Seit 14 Jahren arbeitet er nun schon bei der Biologischen Station. Durch das Dickicht streifend greift Pieren zum Fernglas: "Eine Nachtigall", ruft er plötzlich, gefolgt von einem "Ach, es war nur eine Mönchsgrasmücke." Am flachen Ufer des Rheins, der dritten Station, angekommen, fällt dem Artenschützer eines sofort ins Auge: das Fahrrad, das da unerlaubt fernab vom Wegesystem steht.
"Deshalb ist eine unserer Aufgaben der Kontakt zu den Bürgern", erzählt Holger Pieren. Informationstafeln seien für viele Gebiete Monheims in Planung, Broschüren und Exkursionen sollen dem Bürger ohne erhobenen Zeigefinger sein Heimatgebiet näher bringen: "Hier am Rhein kann man rund 60 der
140 Vogelarten sehen. Da lohnt es sich, Verständnis zu haben, den Hund nicht immer frei herumlaufen zu lassen und die Wege zu benutzen", findet er.
Nun muss er zurück an den Schreibtisch, zum Haus Bürgel, wo dank der Arbeit der Station die Fledermäuse flattern.

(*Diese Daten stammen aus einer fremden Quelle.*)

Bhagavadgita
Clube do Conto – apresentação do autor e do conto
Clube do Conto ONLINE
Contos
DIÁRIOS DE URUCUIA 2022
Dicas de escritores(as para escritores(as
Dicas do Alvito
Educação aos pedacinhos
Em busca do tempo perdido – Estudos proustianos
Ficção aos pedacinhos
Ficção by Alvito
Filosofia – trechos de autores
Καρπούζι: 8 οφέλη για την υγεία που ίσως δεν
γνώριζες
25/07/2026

Schließlich will die abendliche Vogelexkursion gut vorbereitet sein. Kein Tag ist wie der andere, kein Tag endet um Punkt fünf, und kein Tag vergeht ohne gelebten Naturschutz. Wenn Pieren aber abends zu Frau und Tochter nach Hause kommt, hat sein Job ein Ende. "Unser Garten ist Sache meiner Frau", lächelt der Naturliebhaber, fügt aber hinzu: "Bis auf die Wildblütenecke. Die habe ich für mich durchgesetzt."